I know as a new IT manager that it can be a mistake to just stick with the same ol’ routine established by my predecessor. But aren’t there times when it makes sense to stick with the status quo?
Absolutely! Sticking with the status quo can do good or harm depending on the wider organizational dynamics. If the organization is stable and functioning well, then sticking with the status quo can deny my team and my organization opportunities to do even better. It’s the old “nothing ventured, nothing gained” axiom.
In other words, if everything is going pretty well, doing the exact same things you or your organization has always done won’t improve outcomes. On the other hand, whenever organizations are going through periods of instability, uncertainty, or disruption, it can actually be a good idea not to introduce further disruptions especially in areas where the organization is currently doing well.
Let’s say your specific team is performing well in and of itself, but the wider company is having financial problems. Then now is not the time to experiment or introduce any costly, new processes or requests for an expenditure. In a situation like this, it’s best to make sure your team is meeting all of its goals and fulfilling all of the expectations of top management.

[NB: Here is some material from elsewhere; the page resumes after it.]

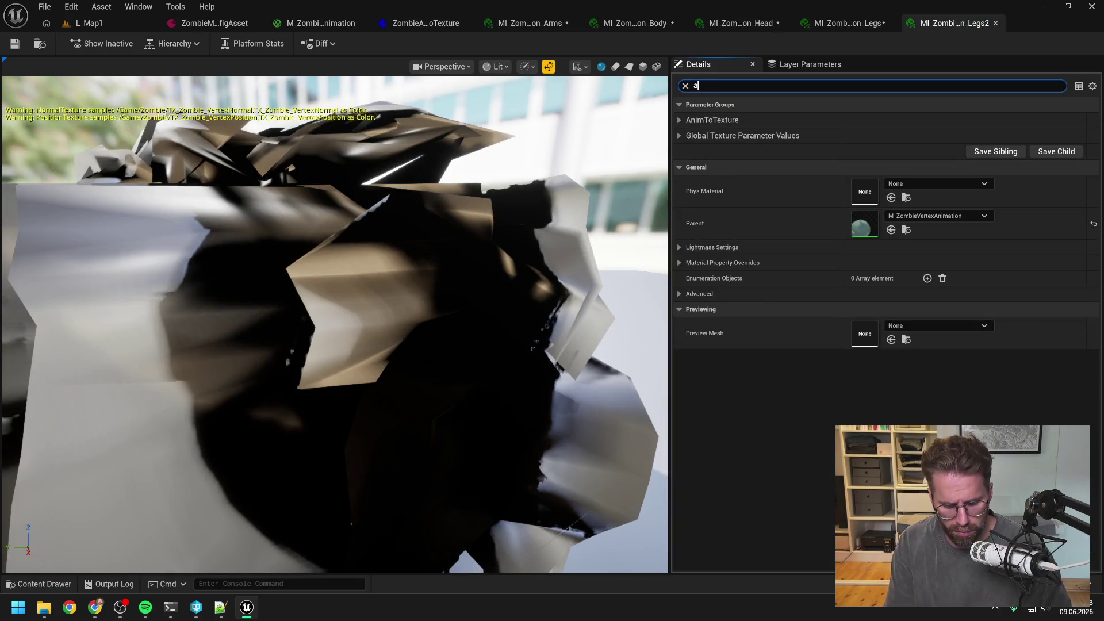
click(699, 136)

Once the dust settles, you can get back to tweaking activities of the team to improve team outcomes. Likewise, if your team is having a lot of communication problems with another team, say between a team of developers and a team of testers, now is not the time to embark on a process overhaul inside of the teams development work until those other problems are resolved. When things are dicey, it’s best to either weather the storm, for big issues, or focus on fixing the problem, for smaller issues.
Also remember that teams are only able to take on two to three new initiatives at a time. Even if things are going really well on your team and in the broader organization, it’s best to make sure one great new idea is fully implemented than to have lots of great ideas that never come to fruition.